▸ **Work item**: Find each line in the items below that contains the word "over", and copy those lines.

▸ **Records for this exercise**:

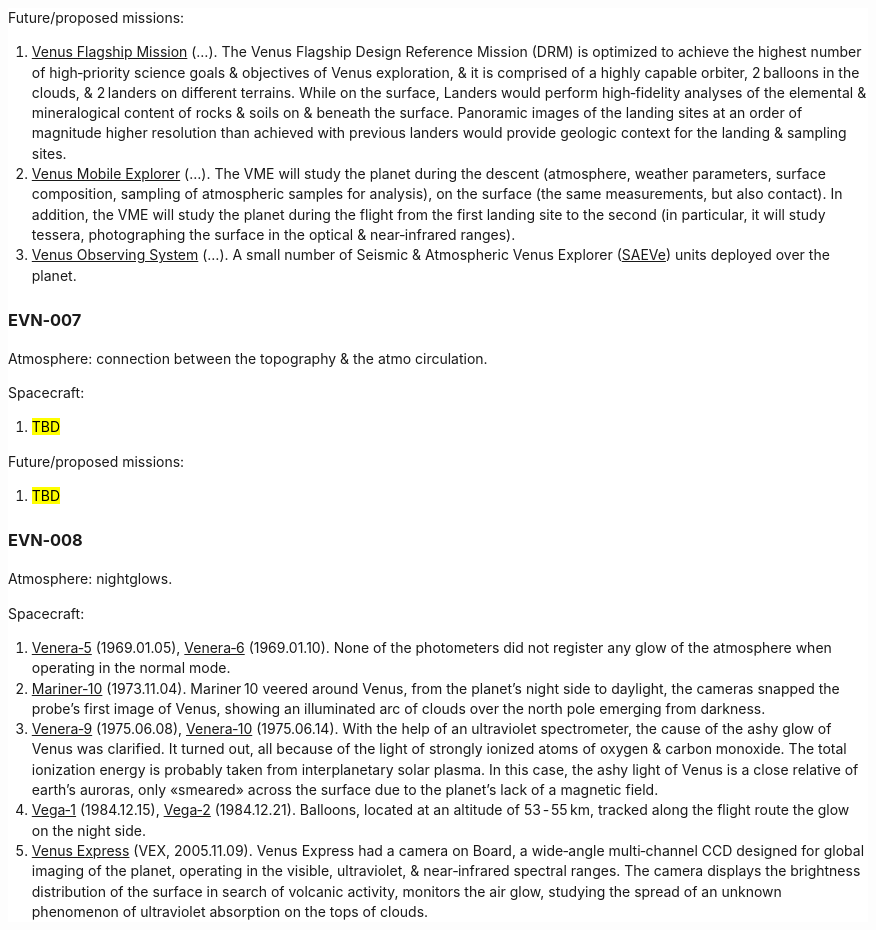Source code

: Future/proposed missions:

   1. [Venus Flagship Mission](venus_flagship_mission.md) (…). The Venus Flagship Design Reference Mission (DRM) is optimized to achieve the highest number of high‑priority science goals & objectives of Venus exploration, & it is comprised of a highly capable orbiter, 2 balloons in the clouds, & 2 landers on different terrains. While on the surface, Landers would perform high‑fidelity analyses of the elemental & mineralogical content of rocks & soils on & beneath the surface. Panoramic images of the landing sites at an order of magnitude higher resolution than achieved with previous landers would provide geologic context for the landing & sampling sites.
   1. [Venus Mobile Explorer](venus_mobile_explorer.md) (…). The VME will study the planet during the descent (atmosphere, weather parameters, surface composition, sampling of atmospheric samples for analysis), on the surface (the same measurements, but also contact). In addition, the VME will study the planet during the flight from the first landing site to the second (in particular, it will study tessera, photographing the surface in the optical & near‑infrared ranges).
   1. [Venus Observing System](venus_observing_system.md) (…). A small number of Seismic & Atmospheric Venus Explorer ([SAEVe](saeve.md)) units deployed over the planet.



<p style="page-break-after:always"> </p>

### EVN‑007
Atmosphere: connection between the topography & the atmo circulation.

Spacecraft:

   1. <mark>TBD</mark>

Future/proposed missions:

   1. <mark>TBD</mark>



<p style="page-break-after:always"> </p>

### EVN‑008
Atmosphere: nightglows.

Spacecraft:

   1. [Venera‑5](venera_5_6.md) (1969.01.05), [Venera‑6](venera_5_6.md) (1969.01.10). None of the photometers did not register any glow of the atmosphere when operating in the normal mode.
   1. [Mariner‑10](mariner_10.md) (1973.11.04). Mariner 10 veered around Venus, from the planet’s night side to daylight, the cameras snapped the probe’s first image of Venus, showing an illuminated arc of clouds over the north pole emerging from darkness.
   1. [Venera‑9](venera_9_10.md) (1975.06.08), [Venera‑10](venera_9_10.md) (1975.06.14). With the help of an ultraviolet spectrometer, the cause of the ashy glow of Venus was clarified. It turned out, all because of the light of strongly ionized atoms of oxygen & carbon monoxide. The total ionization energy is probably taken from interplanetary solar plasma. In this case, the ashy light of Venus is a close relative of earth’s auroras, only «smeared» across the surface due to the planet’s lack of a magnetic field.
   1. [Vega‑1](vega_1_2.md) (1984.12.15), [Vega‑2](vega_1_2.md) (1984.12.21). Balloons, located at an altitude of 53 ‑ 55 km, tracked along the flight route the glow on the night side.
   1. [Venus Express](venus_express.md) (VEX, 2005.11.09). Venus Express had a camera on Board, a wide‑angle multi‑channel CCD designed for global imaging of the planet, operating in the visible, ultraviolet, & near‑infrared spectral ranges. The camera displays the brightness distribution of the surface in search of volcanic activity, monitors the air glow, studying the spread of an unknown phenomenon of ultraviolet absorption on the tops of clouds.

▸ **Answer to this exercise**:
   1. [Venus Observing System](venus_observing_system.md) (…). A small number of Seismic & Atmospheric Venus Explorer ([SAEVe](saeve.md)) units deployed over the planet.
   1. [Mariner‑10](mariner_10.md) (1973.11.04). Mariner 10 veered around Venus, from the planet’s night side to daylight, the cameras snapped the probe’s first image of Venus, showing an illuminated arc of clouds over the north pole emerging from darkness.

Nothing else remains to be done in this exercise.